Il a été licencié pour faute grave par lettre du 18 mars 2010.
Contestant le motif de son licenciement il a saisi le conseil de prud’hommes de Dijon d’une demande de requalification des contrats de travail à durée déterminée en contrats de travail à durée indéterminée et de différentes demandes au titres des indemnités de rupture.
Par jugement en date du 19 mars 2013 le conseil de prud’hommes de Dijon a :
— dit que le licenciement pour faute grave de H Y est requalifié en licenciement abusif,
— condamné la SAS SEPALUMIC INDUSTRIES à payer à H Y les sommes suivantes :
. 3.495,30 € à titre d’indemnité, de préavis et 349,53 € au titre des congés payés afférents,
. 623,06 € à titre de rappel de salaire et 62.30 € au titre des congés payés afférents,
. 1.223,35 € à titre d’indemnité conventionnelle de licenciement,
. 8.100 € à titre de dommages et intérêts,
— débouté H Y et la SAS SEPALUMIC INDUSTRIES de leurs autres demandes,
— condamné la SAS SEPALUMIC INDUSTRIES à payer à H Y la somme de 450 € au titre de l’article 700 du code de procédure civile.
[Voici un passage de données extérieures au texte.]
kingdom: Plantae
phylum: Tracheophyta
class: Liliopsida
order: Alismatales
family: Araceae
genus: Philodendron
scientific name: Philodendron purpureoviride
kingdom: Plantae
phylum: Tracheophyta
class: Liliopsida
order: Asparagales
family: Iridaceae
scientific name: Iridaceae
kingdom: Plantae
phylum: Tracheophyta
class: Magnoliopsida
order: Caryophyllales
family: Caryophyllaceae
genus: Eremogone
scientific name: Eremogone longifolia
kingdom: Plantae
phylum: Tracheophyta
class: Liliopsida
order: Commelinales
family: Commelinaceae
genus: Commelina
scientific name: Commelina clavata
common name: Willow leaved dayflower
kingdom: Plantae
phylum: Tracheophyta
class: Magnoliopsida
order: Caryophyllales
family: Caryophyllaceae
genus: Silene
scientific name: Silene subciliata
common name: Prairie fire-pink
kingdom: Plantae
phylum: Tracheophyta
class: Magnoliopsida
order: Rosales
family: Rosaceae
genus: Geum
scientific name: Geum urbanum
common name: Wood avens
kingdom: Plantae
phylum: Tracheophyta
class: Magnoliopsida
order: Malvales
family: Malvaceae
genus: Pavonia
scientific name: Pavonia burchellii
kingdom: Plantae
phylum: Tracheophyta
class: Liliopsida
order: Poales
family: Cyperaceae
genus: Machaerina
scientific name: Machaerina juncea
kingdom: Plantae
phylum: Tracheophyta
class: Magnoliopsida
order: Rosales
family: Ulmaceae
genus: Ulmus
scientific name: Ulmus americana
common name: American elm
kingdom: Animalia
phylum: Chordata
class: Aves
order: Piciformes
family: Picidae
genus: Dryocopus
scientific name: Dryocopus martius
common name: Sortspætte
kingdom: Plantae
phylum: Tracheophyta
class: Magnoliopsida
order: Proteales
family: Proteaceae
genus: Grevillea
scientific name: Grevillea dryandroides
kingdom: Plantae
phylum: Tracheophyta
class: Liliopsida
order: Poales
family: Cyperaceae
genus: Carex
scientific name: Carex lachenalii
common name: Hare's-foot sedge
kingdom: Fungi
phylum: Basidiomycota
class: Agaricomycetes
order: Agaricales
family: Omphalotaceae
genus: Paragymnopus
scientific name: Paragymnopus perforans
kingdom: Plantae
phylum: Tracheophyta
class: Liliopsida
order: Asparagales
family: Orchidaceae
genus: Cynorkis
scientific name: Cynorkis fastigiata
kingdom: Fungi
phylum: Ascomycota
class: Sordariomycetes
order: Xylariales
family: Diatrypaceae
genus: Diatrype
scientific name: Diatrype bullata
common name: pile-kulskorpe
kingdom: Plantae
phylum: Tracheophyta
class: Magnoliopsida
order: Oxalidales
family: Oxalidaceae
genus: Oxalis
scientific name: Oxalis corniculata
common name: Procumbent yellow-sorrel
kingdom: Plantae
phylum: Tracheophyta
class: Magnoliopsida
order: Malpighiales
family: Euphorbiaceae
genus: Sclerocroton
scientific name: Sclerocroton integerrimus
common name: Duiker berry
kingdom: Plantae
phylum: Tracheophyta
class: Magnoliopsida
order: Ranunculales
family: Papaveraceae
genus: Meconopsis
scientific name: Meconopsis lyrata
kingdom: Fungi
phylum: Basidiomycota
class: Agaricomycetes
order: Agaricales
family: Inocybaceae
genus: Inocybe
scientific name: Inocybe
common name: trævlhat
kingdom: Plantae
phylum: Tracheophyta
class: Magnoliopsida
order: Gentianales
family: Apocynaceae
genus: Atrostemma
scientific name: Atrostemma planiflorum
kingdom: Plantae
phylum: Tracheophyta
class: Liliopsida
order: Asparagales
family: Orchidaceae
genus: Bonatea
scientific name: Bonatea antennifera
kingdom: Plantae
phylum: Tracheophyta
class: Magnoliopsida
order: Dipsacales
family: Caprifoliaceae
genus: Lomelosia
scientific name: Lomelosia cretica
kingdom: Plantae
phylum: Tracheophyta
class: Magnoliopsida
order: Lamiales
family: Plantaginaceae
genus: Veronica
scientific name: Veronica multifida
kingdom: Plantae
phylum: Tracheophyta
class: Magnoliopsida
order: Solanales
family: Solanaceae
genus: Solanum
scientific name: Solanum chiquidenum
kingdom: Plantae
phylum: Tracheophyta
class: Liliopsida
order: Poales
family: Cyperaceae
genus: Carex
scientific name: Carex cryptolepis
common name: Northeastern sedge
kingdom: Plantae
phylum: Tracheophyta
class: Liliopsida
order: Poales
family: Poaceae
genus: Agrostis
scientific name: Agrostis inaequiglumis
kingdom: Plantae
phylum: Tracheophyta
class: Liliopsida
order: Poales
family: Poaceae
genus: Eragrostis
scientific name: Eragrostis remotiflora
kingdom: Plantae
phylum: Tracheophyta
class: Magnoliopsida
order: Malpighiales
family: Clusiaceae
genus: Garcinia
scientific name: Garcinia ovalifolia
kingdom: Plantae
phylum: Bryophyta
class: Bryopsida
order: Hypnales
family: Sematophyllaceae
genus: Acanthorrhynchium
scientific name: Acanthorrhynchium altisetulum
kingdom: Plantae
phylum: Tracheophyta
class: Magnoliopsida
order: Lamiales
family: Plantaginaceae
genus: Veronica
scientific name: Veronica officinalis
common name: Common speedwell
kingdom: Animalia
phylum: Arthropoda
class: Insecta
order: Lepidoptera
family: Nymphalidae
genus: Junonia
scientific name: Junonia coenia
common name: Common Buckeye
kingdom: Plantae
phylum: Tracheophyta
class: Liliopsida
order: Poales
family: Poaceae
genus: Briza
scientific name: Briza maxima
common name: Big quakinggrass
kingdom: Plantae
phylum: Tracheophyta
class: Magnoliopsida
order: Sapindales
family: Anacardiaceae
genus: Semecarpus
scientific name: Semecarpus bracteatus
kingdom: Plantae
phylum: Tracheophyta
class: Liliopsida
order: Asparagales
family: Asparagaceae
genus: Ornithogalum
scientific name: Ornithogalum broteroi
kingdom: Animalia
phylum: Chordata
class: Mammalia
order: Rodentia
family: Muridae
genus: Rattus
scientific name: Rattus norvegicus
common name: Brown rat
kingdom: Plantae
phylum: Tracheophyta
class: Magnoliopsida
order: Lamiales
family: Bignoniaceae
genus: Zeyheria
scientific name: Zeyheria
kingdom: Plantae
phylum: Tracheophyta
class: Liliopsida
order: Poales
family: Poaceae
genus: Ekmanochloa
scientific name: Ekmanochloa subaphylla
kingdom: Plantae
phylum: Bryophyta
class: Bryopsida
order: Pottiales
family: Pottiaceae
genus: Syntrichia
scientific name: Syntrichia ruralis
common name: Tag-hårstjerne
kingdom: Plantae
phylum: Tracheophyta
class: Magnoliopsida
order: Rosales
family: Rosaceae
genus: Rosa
La SAS SEPALUMIC INDUSTRIES a relevé appel de cette décision.
Aux termes de ses écritures reprises à l’audience elle demande à la Cour de réformer le jugement en ce qu’il a dit que le licenciement de H Y était abusif, de dire que le licenciement pour faute grave était justifié et de le débouter de toutes ses demandes au titre des indemnités de rupture et de le confirmer en ce qu’il a débouté H Y de sa demande de requalification des contrats de travail à durée déterminée en contrats de travail à durée indéterminée.
Elle sollicite une somme de 2.500 € sur le fondement de l’article 700 du code de procédure civile.
Par conclusions également reprises à l’audience H Y demande à la Cour de confirmer le jugement en ce qu’il a dit que le licenciement était abusif et condamné la SAS SEPALUMIC INDUSTRIES à lui payer différentes sommes au titre des indemnités de rupture, sauf à porter à 17.000 € le montant des dommages et intérêts dus pour licenciement sans cause réelle et sérieuse et à fixer à 5.000 € le montant des dommages et intérêts pour licenciement dans des conditions vexatoires, sa réformation en ce qu’il l’a débouté de sa demande de requalification des contrats de travail à durée déterminée en contrats de travail à durée indéterminée et de lui allouer à ce titre la somme de 1.800 € ainsi que la remise des documents légaux rectifiés et la somme de 2.500 € au titre de l’article 700 du code de procédure civile.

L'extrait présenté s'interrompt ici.